Task: A single number is wanted: how many lines of the records below contain the word "active".

Records to process:
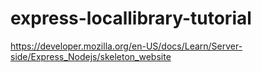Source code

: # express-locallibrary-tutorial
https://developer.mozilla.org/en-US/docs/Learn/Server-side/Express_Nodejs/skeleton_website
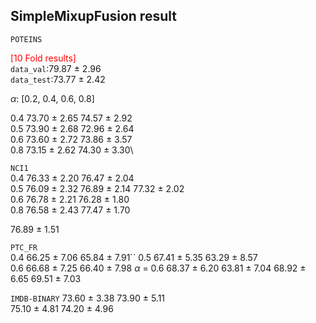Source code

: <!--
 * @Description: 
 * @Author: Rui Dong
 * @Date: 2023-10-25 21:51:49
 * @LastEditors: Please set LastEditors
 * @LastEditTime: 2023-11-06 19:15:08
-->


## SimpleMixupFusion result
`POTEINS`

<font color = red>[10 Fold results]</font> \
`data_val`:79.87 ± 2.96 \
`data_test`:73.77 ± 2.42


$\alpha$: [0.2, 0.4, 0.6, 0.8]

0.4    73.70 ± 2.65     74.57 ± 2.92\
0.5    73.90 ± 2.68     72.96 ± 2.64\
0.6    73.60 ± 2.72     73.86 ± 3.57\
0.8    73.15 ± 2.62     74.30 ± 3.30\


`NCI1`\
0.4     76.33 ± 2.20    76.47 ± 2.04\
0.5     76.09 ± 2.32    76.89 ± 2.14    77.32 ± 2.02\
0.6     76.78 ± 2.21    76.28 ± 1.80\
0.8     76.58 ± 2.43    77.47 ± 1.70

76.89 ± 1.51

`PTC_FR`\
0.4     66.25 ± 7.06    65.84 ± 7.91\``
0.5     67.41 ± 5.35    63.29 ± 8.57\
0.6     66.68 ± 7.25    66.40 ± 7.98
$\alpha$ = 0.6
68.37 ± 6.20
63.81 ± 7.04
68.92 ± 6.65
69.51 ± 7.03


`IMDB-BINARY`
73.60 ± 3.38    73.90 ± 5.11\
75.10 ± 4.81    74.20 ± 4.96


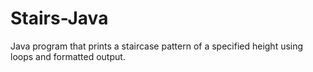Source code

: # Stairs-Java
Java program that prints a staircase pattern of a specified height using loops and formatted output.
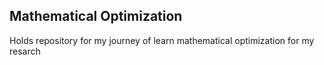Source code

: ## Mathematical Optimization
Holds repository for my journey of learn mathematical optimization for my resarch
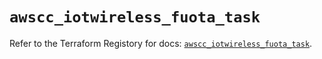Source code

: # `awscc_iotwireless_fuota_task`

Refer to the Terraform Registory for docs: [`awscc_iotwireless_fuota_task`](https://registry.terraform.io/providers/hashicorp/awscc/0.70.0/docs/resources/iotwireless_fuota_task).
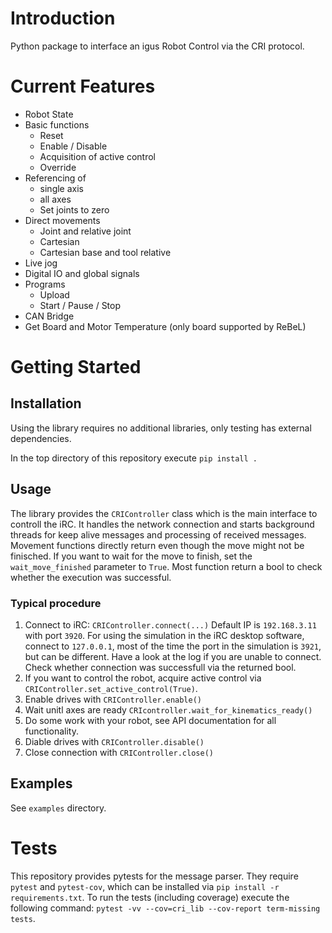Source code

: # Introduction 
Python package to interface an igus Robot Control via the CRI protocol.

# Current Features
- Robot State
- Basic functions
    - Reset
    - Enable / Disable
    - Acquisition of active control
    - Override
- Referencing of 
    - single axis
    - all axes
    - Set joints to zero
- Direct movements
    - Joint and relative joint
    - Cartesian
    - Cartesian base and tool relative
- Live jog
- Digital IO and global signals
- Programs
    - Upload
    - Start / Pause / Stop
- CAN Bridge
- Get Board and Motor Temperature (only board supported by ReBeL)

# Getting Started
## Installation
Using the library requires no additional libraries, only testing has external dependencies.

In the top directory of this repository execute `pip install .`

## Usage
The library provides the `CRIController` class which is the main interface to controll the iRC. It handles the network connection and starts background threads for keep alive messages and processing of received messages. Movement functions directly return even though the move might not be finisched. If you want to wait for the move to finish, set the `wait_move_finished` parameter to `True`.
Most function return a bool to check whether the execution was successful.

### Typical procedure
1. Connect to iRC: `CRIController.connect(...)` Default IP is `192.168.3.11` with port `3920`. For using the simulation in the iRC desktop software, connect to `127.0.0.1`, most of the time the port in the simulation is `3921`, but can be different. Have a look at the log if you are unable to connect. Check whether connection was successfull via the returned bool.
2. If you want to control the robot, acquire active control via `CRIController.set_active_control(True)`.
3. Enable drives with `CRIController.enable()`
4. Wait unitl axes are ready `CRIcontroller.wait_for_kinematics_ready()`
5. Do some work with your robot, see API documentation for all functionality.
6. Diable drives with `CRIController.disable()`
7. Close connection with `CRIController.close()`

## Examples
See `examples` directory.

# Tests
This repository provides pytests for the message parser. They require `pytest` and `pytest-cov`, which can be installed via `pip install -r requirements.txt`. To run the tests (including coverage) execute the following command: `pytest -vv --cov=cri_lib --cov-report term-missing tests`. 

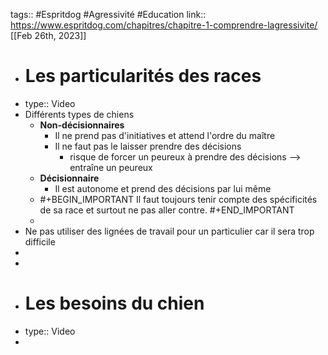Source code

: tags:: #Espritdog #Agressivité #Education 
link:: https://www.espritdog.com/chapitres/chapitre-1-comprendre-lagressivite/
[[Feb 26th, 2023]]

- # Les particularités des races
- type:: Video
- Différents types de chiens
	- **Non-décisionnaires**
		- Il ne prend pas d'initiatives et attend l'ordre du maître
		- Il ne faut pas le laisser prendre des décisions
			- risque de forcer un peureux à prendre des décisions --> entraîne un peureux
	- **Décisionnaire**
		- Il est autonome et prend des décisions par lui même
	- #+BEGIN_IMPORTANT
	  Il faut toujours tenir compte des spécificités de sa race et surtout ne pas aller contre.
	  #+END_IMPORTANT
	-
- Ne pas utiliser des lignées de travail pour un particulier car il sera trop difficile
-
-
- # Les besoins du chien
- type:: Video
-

Solved problem: 2